Dataset records
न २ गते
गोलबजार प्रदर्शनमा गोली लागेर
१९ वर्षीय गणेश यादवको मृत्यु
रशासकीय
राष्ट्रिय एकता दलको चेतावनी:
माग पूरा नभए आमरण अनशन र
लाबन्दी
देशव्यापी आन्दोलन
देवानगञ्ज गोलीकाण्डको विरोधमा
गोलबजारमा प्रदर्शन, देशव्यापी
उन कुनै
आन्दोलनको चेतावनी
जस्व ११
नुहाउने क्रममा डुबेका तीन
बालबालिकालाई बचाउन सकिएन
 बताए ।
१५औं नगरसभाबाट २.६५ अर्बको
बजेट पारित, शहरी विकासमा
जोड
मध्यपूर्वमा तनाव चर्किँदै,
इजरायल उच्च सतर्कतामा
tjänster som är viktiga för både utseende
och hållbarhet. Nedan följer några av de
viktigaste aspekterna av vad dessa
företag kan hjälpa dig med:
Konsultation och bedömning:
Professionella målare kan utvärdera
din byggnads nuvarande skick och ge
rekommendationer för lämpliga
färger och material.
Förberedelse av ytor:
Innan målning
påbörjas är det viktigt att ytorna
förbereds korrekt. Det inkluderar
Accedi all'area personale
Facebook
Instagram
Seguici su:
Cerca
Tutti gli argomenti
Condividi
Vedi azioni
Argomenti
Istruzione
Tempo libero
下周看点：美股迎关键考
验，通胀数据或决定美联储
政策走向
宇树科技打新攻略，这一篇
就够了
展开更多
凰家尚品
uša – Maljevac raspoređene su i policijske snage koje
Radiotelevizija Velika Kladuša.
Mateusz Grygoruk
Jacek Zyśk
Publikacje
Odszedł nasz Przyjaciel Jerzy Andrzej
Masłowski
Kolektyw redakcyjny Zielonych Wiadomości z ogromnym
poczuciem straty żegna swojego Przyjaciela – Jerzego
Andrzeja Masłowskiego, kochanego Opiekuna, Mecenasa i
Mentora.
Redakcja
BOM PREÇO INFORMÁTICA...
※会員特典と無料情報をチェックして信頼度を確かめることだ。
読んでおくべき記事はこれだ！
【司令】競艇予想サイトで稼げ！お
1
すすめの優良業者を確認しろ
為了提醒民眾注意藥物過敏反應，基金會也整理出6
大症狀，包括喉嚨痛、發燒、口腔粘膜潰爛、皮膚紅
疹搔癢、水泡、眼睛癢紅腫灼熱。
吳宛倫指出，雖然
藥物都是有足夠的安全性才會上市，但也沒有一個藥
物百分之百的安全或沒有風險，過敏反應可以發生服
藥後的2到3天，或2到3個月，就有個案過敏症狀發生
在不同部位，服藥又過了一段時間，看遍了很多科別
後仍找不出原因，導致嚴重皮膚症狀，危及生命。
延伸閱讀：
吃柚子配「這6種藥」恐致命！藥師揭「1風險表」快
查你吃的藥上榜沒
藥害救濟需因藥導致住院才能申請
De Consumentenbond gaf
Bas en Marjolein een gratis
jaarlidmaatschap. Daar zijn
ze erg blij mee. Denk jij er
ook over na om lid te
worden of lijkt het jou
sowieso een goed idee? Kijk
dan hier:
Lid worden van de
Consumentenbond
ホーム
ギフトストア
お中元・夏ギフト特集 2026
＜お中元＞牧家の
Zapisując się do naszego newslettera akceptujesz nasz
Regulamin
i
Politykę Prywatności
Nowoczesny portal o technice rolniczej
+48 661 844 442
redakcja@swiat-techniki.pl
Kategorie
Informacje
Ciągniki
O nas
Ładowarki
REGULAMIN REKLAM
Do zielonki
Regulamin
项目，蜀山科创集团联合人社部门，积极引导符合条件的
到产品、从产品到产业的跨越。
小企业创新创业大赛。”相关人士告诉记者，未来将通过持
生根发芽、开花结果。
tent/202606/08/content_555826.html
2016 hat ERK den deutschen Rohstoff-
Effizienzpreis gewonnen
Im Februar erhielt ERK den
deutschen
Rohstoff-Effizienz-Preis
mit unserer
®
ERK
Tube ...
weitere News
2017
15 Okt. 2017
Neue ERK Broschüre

● **Problem statement**
Reproduce exactly, please, only the lines from the start of the data above to the line that contains "uša – Maljevac", with both ends kept.

● **Response to the task**
न २ गते
गोलबजार प्रदर्शनमा गोली लागेर
१९ वर्षीय गणेश यादवको मृत्यु
रशासकीय
राष्ट्रिय एकता दलको चेतावनी:
माग पूरा नभए आमरण अनशन र
लाबन्दी
देशव्यापी आन्दोलन
देवानगञ्ज गोलीकाण्डको विरोधमा
गोलबजारमा प्रदर्शन, देशव्यापी
उन कुनै
आन्दोलनको चेतावनी
जस्व ११
नुहाउने क्रममा डुबेका तीन
बालबालिकालाई बचाउन सकिएन
 बताए ।
१५औं नगरसभाबाट २.६५ अर्बको
बजेट पारित, शहरी विकासमा
जोड
मध्यपूर्वमा तनाव चर्किँदै,
इजरायल उच्च सतर्कतामा
tjänster som är viktiga för både utseende
och hållbarhet. Nedan följer några av de
viktigaste aspekterna av vad dessa
företag kan hjälpa dig med:
Konsultation och bedömning:
Professionella målare kan utvärdera
din byggnads nuvarande skick och ge
rekommendationer för lämpliga
färger och material.
Förberedelse av ytor:
Innan målning
påbörjas är det viktigt att ytorna
förbereds korrekt. Det inkluderar
Accedi all'area personale
Facebook
Instagram
Seguici su:
Cerca
Tutti gli argomenti
Condividi
Vedi azioni
Argomenti
Istruzione
Tempo libero
下周看点：美股迎关键考
验，通胀数据或决定美联储
政策走向
宇树科技打新攻略，这一篇
就够了
展开更多
凰家尚品
uša – Maljevac raspoređene su i policijske snage koje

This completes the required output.